Problem to solve:
Format each line of the items as a string in a single JSON list, one string per line, leaving out any blank lines.

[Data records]
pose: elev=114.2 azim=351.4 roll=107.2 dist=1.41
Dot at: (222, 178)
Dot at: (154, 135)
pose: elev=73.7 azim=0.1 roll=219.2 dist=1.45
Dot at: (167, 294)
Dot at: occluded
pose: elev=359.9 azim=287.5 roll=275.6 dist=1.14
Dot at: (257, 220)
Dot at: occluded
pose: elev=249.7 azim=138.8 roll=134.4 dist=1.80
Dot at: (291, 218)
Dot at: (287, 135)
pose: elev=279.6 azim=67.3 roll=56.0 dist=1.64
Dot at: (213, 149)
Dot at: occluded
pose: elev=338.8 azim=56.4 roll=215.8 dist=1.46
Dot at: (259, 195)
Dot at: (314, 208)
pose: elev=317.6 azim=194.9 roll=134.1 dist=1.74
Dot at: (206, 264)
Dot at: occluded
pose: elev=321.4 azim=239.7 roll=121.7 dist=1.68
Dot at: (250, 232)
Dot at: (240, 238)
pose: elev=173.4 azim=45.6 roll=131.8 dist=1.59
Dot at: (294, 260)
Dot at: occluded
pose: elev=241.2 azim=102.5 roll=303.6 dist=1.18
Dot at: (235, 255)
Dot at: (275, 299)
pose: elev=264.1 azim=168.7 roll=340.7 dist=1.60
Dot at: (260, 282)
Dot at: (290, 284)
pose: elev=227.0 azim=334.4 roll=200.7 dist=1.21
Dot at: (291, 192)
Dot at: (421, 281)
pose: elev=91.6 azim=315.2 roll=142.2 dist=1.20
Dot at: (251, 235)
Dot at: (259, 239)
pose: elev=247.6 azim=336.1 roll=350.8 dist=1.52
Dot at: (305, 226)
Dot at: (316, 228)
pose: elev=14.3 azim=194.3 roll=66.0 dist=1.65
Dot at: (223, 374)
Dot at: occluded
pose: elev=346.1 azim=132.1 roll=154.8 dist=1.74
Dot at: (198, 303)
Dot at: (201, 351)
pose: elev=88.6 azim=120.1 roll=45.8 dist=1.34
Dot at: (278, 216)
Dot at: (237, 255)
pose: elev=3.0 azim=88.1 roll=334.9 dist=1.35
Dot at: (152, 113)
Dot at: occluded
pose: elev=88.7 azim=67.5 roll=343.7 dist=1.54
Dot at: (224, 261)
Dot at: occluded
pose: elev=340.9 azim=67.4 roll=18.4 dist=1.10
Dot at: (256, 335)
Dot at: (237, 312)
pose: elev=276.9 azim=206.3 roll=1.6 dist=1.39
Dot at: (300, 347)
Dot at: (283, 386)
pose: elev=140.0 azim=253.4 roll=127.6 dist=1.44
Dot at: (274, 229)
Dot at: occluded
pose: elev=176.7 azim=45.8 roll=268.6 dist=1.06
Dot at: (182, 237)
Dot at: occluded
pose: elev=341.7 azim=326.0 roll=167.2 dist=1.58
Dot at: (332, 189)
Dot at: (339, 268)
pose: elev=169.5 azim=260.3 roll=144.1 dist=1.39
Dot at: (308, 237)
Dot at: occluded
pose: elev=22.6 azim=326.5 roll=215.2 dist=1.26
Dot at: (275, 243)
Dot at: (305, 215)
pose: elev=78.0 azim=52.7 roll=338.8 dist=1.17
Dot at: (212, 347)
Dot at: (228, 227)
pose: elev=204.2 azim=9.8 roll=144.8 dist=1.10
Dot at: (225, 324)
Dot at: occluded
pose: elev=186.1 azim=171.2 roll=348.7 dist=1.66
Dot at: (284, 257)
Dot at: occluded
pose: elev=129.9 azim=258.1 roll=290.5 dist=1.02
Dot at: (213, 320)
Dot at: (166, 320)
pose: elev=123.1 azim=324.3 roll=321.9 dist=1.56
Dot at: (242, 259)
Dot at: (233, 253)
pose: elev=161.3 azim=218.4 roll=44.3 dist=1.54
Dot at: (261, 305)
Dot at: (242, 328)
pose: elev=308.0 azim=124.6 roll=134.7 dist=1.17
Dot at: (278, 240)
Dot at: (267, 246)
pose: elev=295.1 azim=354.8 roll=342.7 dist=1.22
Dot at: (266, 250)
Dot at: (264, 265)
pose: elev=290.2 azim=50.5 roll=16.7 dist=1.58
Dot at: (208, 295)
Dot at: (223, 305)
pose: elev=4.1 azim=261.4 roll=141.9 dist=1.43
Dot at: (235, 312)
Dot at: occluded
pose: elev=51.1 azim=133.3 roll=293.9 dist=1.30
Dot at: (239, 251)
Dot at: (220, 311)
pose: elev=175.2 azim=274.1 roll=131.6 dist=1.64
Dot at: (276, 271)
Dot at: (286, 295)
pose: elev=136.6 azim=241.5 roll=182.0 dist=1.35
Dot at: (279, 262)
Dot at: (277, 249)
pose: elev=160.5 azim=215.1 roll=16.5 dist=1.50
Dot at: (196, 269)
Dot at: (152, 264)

Final result:
[
  "pose: elev=114.2 azim=351.4 roll=107.2 dist=1.41",
  "Dot at: (222, 178)",
  "Dot at: (154, 135)",
  "pose: elev=73.7 azim=0.1 roll=219.2 dist=1.45",
  "Dot at: (167, 294)",
  "Dot at: occluded",
  "pose: elev=359.9 azim=287.5 roll=275.6 dist=1.14",
  "Dot at: (257, 220)",
  "Dot at: occluded",
  "pose: elev=249.7 azim=138.8 roll=134.4 dist=1.80",
  "Dot at: (291, 218)",
  "Dot at: (287, 135)",
  "pose: elev=279.6 azim=67.3 roll=56.0 dist=1.64",
  "Dot at: (213, 149)",
  "Dot at: occluded",
  "pose: elev=338.8 azim=56.4 roll=215.8 dist=1.46",
  "Dot at: (259, 195)",
  "Dot at: (314, 208)",
  "pose: elev=317.6 azim=194.9 roll=134.1 dist=1.74",
  "Dot at: (206, 264)",
  "Dot at: occluded",
  "pose: elev=321.4 azim=239.7 roll=121.7 dist=1.68",
  "Dot at: (250, 232)",
  "Dot at: (240, 238)",
  "pose: elev=173.4 azim=45.6 roll=131.8 dist=1.59",
  "Dot at: (294, 260)",
  "Dot at: occluded",
  "pose: elev=241.2 azim=102.5 roll=303.6 dist=1.18",
  "Dot at: (235, 255)",
  "Dot at: (275, 299)",
  "pose: elev=264.1 azim=168.7 roll=340.7 dist=1.60",
  "Dot at: (260, 282)",
  "Dot at: (290, 284)",
  "pose: elev=227.0 azim=334.4 roll=200.7 dist=1.21",
  "Dot at: (291, 192)",
  "Dot at: (421, 281)",
  "pose: elev=91.6 azim=315.2 roll=142.2 dist=1.20",
  "Dot at: (251, 235)",
  "Dot at: (259, 239)",
  "pose: elev=247.6 azim=336.1 roll=350.8 dist=1.52",
  "Dot at: (305, 226)",
  "Dot at: (316, 228)",
  "pose: elev=14.3 azim=194.3 roll=66.0 dist=1.65",
  "Dot at: (223, 374)",
  "Dot at: occluded",
  "pose: elev=346.1 azim=132.1 roll=154.8 dist=1.74",
  "Dot at: (198, 303)",
  "Dot at: (201, 351)",
  "pose: elev=88.6 azim=120.1 roll=45.8 dist=1.34",
  "Dot at: (278, 216)",
  "Dot at: (237, 255)",
  "pose: elev=3.0 azim=88.1 roll=334.9 dist=1.35",
  "Dot at: (152, 113)",
  "Dot at: occluded",
  "pose: elev=88.7 azim=67.5 roll=343.7 dist=1.54",
  "Dot at: (224, 261)",
  "Dot at: occluded",
  "pose: elev=340.9 azim=67.4 roll=18.4 dist=1.10",
  "Dot at: (256, 335)",
  "Dot at: (237, 312)",
  "pose: elev=276.9 azim=206.3 roll=1.6 dist=1.39",
  "Dot at: (300, 347)",
  "Dot at: (283, 386)",
  "pose: elev=140.0 azim=253.4 roll=127.6 dist=1.44",
  "Dot at: (274, 229)",
  "Dot at: occluded",
  "pose: elev=176.7 azim=45.8 roll=268.6 dist=1.06",
  "Dot at: (182, 237)",
  "Dot at: occluded",
  "pose: elev=341.7 azim=326.0 roll=167.2 dist=1.58",
  "Dot at: (332, 189)",
  "Dot at: (339, 268)",
  "pose: elev=169.5 azim=260.3 roll=144.1 dist=1.39",
  "Dot at: (308, 237)",
  "Dot at: occluded",
  "pose: elev=22.6 azim=326.5 roll=215.2 dist=1.26",
  "Dot at: (275, 243)",
  "Dot at: (305, 215)",
  "pose: elev=78.0 azim=52.7 roll=338.8 dist=1.17",
  "Dot at: (212, 347)",
  "Dot at: (228, 227)",
  "pose: elev=204.2 azim=9.8 roll=144.8 dist=1.10",
  "Dot at: (225, 324)",
  "Dot at: occluded",
  "pose: elev=186.1 azim=171.2 roll=348.7 dist=1.66",
  "Dot at: (284, 257)",
  "Dot at: occluded",
  "pose: elev=129.9 azim=258.1 roll=290.5 dist=1.02",
  "Dot at: (213, 320)",
  "Dot at: (166, 320)",
  "pose: elev=123.1 azim=324.3 roll=321.9 dist=1.56",
  "Dot at: (242, 259)",
  "Dot at: (233, 253)",
  "pose: elev=161.3 azim=218.4 roll=44.3 dist=1.54",
  "Dot at: (261, 305)",
  "Dot at: (242, 328)",
  "pose: elev=308.0 azim=124.6 roll=134.7 dist=1.17",
  "Dot at: (278, 240)",
  "Dot at: (267, 246)",
  "pose: elev=295.1 azim=354.8 roll=342.7 dist=1.22",
  "Dot at: (266, 250)",
  "Dot at: (264, 265)",
  "pose: elev=290.2 azim=50.5 roll=16.7 dist=1.58",
  "Dot at: (208, 295)",
  "Dot at: (223, 305)",
  "pose: elev=4.1 azim=261.4 roll=141.9 dist=1.43",
  "Dot at: (235, 312)",
  "Dot at: occluded",
  "pose: elev=51.1 azim=133.3 roll=293.9 dist=1.30",
  "Dot at: (239, 251)",
  "Dot at: (220, 311)",
  "pose: elev=175.2 azim=274.1 roll=131.6 dist=1.64",
  "Dot at: (276, 271)",
  "Dot at: (286, 295)",
  "pose: elev=136.6 azim=241.5 roll=182.0 dist=1.35",
  "Dot at: (279, 262)",
  "Dot at: (277, 249)",
  "pose: elev=160.5 azim=215.1 roll=16.5 dist=1.50",
  "Dot at: (196, 269)",
  "Dot at: (152, 264)"
]